Nachteulen schlafen später ein und wachen später auf – das ist bekannt. Weniger bekannt ist, dass dieser späte biologische Rhythmus das Risiko für Herz-Kreislauf-Erkrankungen erhöhen kann. Mehrere Studien der vergangenen Jahre zeigen: Der individuelle Chronotyp beeinflusst nicht nur Schlafqualität und Leistungsfähigkeit, sondern ist möglicherweise ein eigenständiger Risikofaktor für kardiovaskuläre Erkrankungen und Typ-2-Diabetes.

Was der Chronotyp mit dem Herzrisiko zu tun hat

Der Chronotyp beschreibt den genetisch mitbedingten individuellen Schlaf-Wach-Rhythmus eines Menschen. Das Problem für Menschen mit spätem Chronotyp: Die meisten gesellschaftlichen Strukturen – Arbeitszeiten, Schulbeginn, soziale Verpflichtungen – sind auf frühe Zeiten ausgerichtet. Das führt bei Nachteulen zu einem chronischen sozialen Jetlag: Sie schlafen systematisch weniger als ihr Körper braucht und wachen regelmäßig auf, wenn ihre innere Uhr noch auf Schlaf steht.

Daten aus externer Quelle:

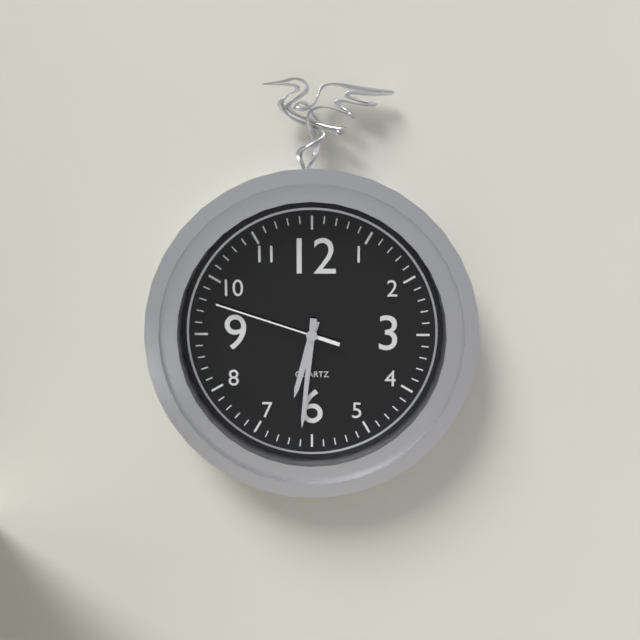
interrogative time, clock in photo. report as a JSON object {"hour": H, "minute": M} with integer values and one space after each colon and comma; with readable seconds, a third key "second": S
{"hour": 6, "minute": 31, "second": 48}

Dieser chronische Schlafmangel und die damit verbundene zirkadiane Dysregulation wirken sich auf metabolische Prozesse aus. Eine Analyse der UK Biobank mit mehr als 400.000 Teilnehmern zeigte, dass Menschen mit spätem Chronotyp nach Bereinigung um andere Risikofaktoren ein um etwa 29 Prozent erhöhtes Risiko für Typ-2-Diabetes aufwiesen. Für kardiovaskuläre Erkrankungen insgesamt war das Risiko um rund 23 Prozent erhöht – ein Effekt, der auch nach Kontrolle für Schlafdauer, Übergewicht und sozioökonomischen Status bestehen blieb.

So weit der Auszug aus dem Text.